Source text:
════════════════

Corynaea dilechria

Scientific classification
- Domain: Eukaryota
- Kingdom: Animalia
- Phylum: Arthropoda
- Class: Insecta
- Order: Lepidoptera
- Family: Gelechiidae
- Subfamily: Gelechiinae
- Genus: Corynaea Turner, 1919
- Species: C. dilechria
- Binomial name: Corynaea dilechria Turner, 1919

= Corynaea dilechria =

- Genus: Corynaea (moth)
- Species: dilechria
- Authority: Turner, 1919
- Parent authority: Turner, 1919

Genus of moths

Corynaea is a genus of moth in the family Gelechiidae. It contains the species Corynaea dilechria, which is found in Australia, where it has been recorded from northern Queensland.

The wingspan is about 12 mm. The forewings are fuscous with the basal and terminal areas suffused with ochreous-brown. There is a broad, outwardly oblique, ochreous-whitish streak from one-sixth of the costa not reaching the dorsum, broadly edged with dark-fuscous. There is an inwardly oblique, inwardly curved, ochreous-whitish fascia from three-fourths of the costa to the tornus and an interrupted blackish terminal line. The hindwings are grey.

════════════════

Source material:
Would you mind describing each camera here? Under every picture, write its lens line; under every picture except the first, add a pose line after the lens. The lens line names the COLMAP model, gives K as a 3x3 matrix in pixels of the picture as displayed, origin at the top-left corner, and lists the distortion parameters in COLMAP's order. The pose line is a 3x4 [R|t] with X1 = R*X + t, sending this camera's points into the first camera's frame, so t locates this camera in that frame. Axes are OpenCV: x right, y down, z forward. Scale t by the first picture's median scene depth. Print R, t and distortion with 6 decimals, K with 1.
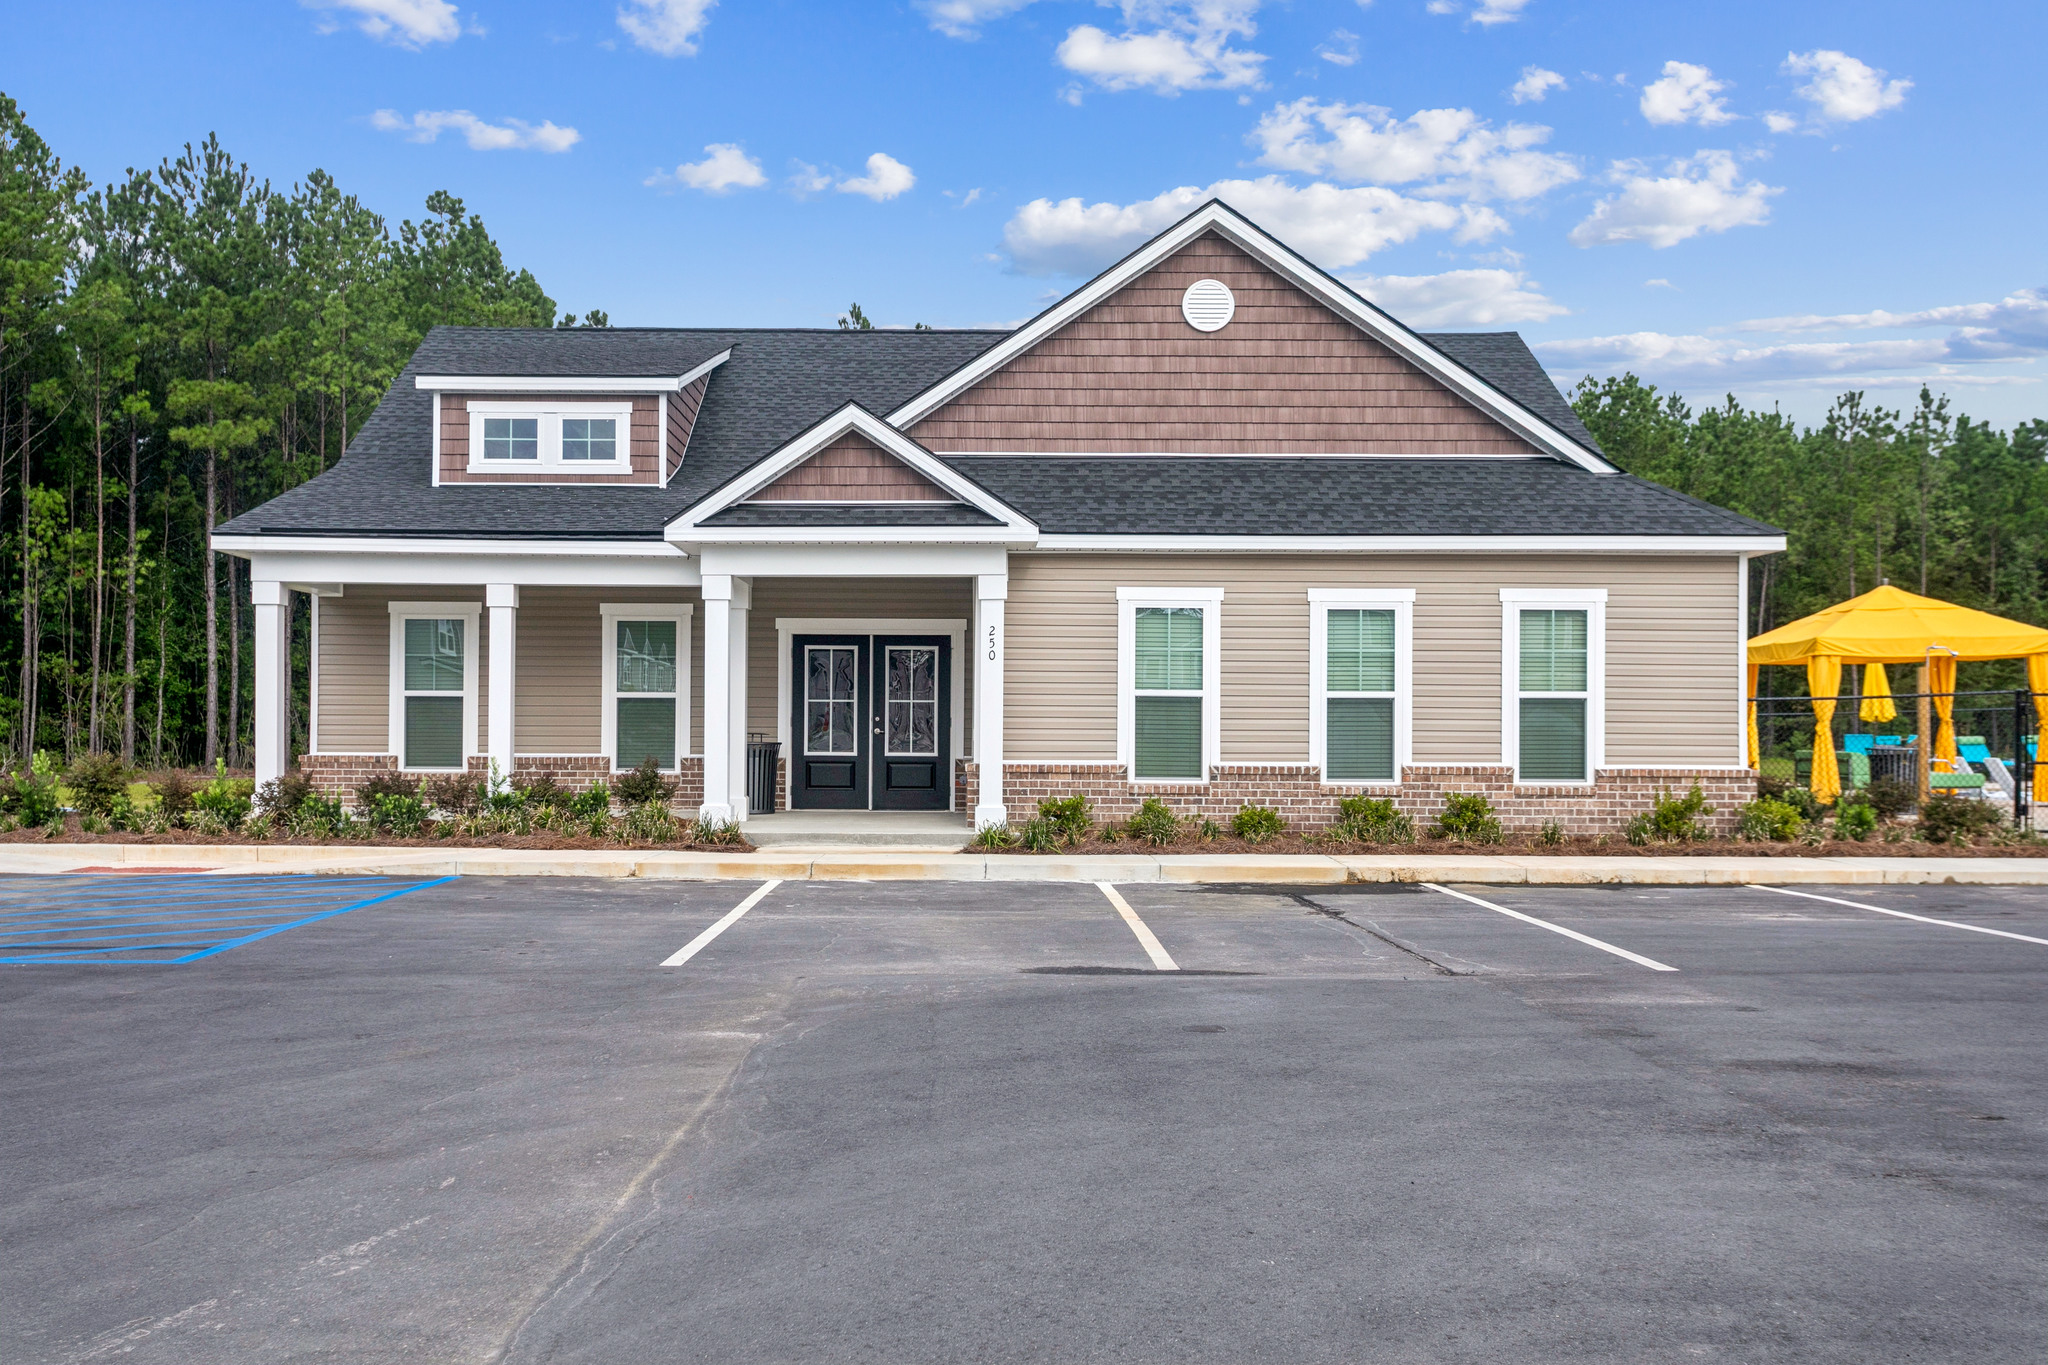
lens RADIAL K [[1980.0, 0, 967.4], [0, 1980.0, 749.2], [0, 0, 1]] dist [0.020279, 0.000000]
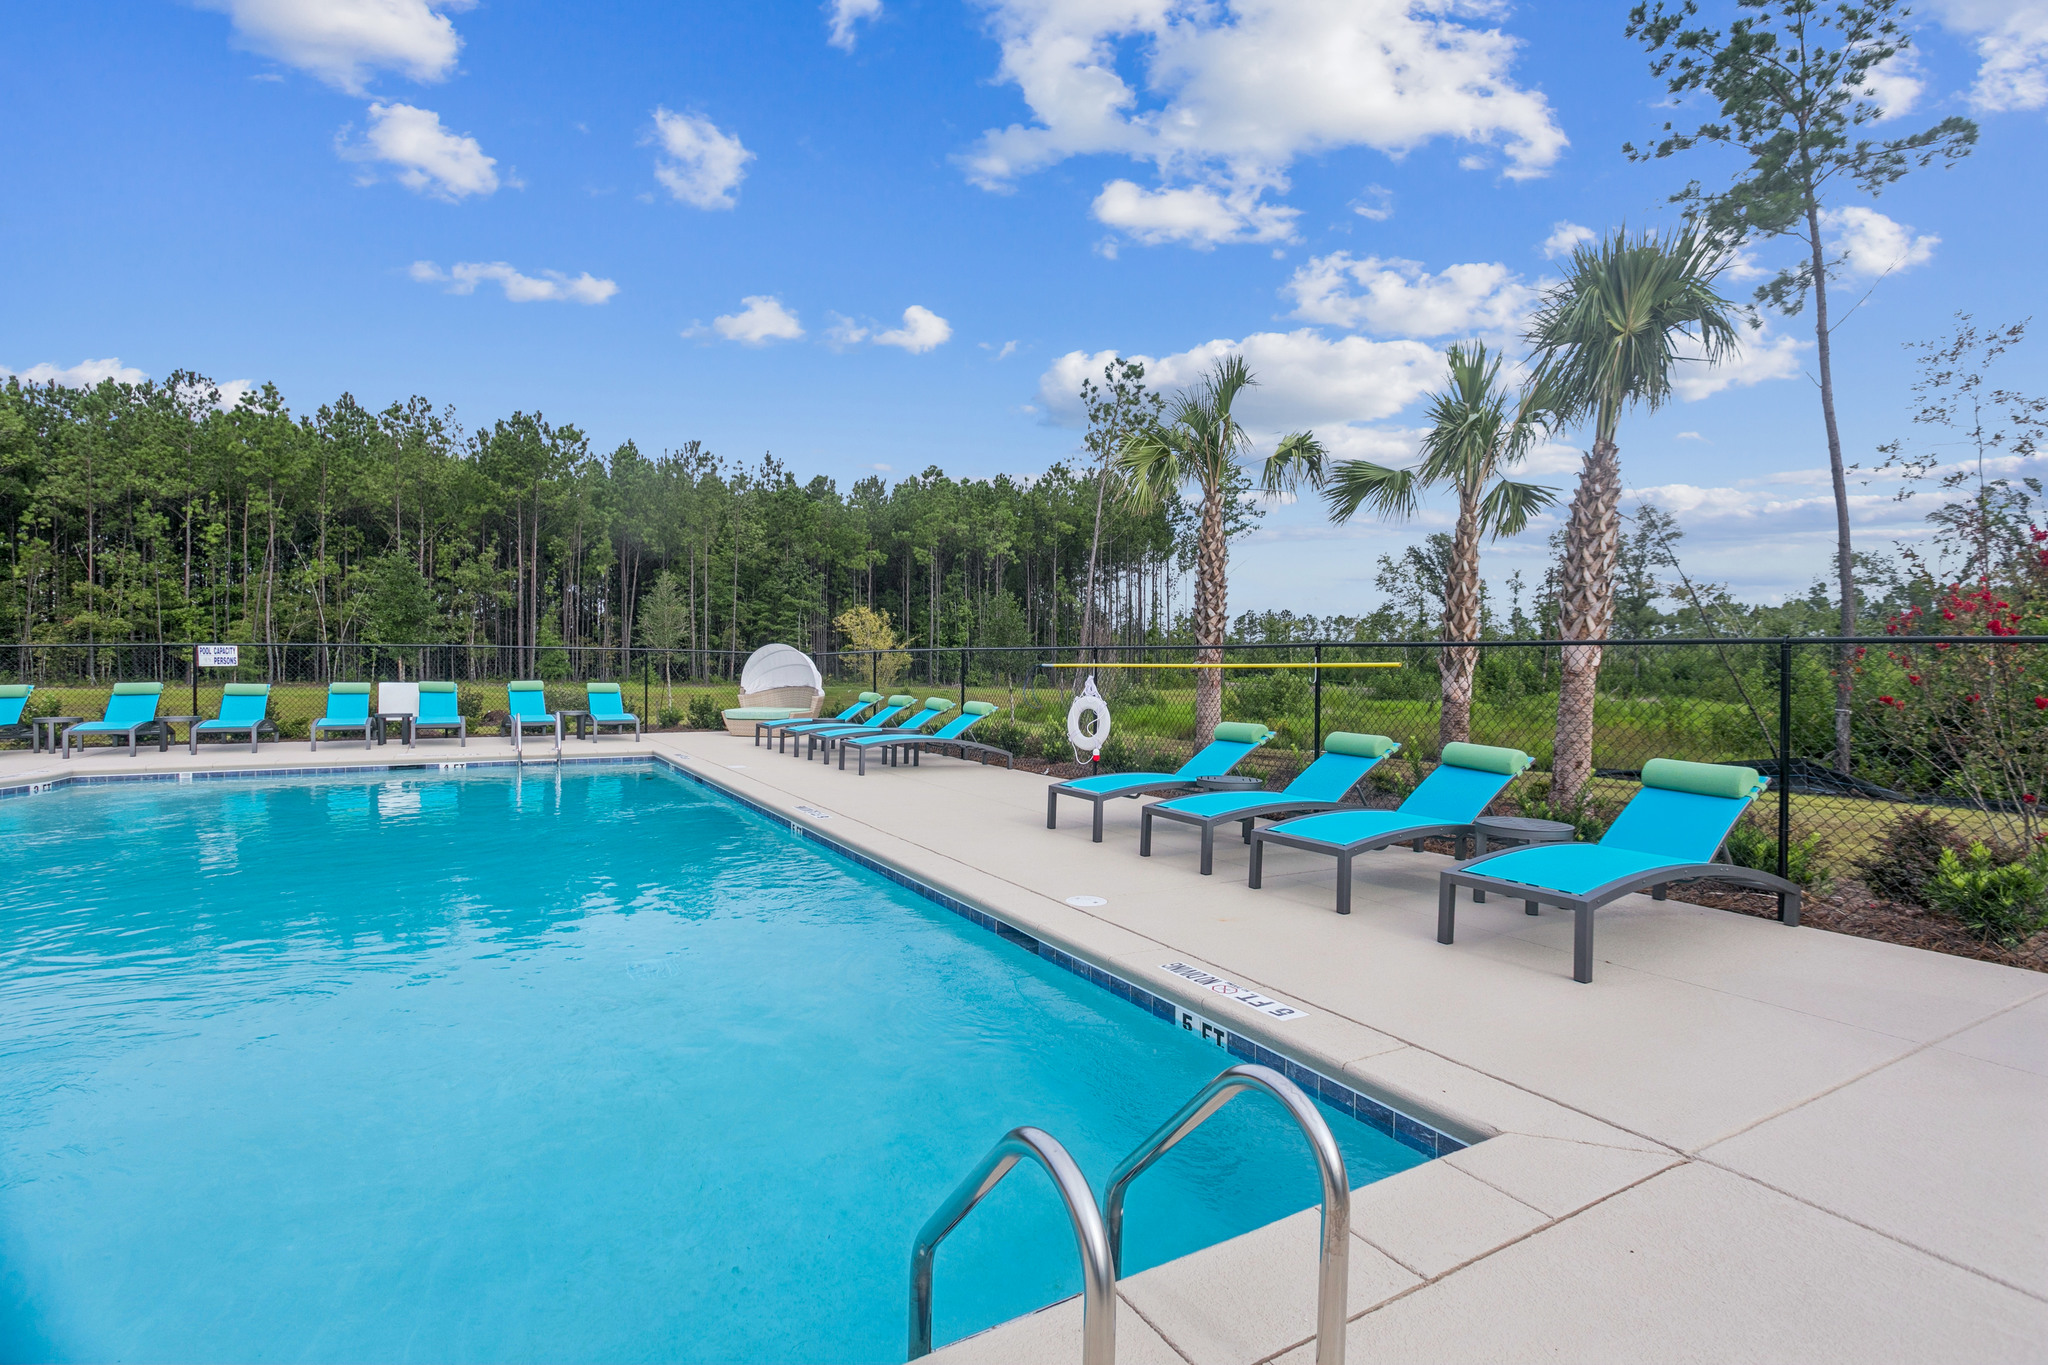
lens RADIAL K [[952.8, 0, 984.4], [0, 952.8, 685.0], [0, 0, 1]] dist [0.003829, 0.000908]
pose [[0.873746, -0.007821, 0.486319, 0.259218], [-0.001007, 0.999839, 0.017889, -0.005026], [-0.486381, -0.016120, 0.873598, 0.227552]]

════════════════

Exercise goal: From the scientific classification in the Corynaea dilechria text, list the names given for each rank from Domain through Order.

Expected output:
- Domain: Eukaryota
- Kingdom: Animalia
- Phylum: Arthropoda
- Class: Insecta
- Order: Lepidoptera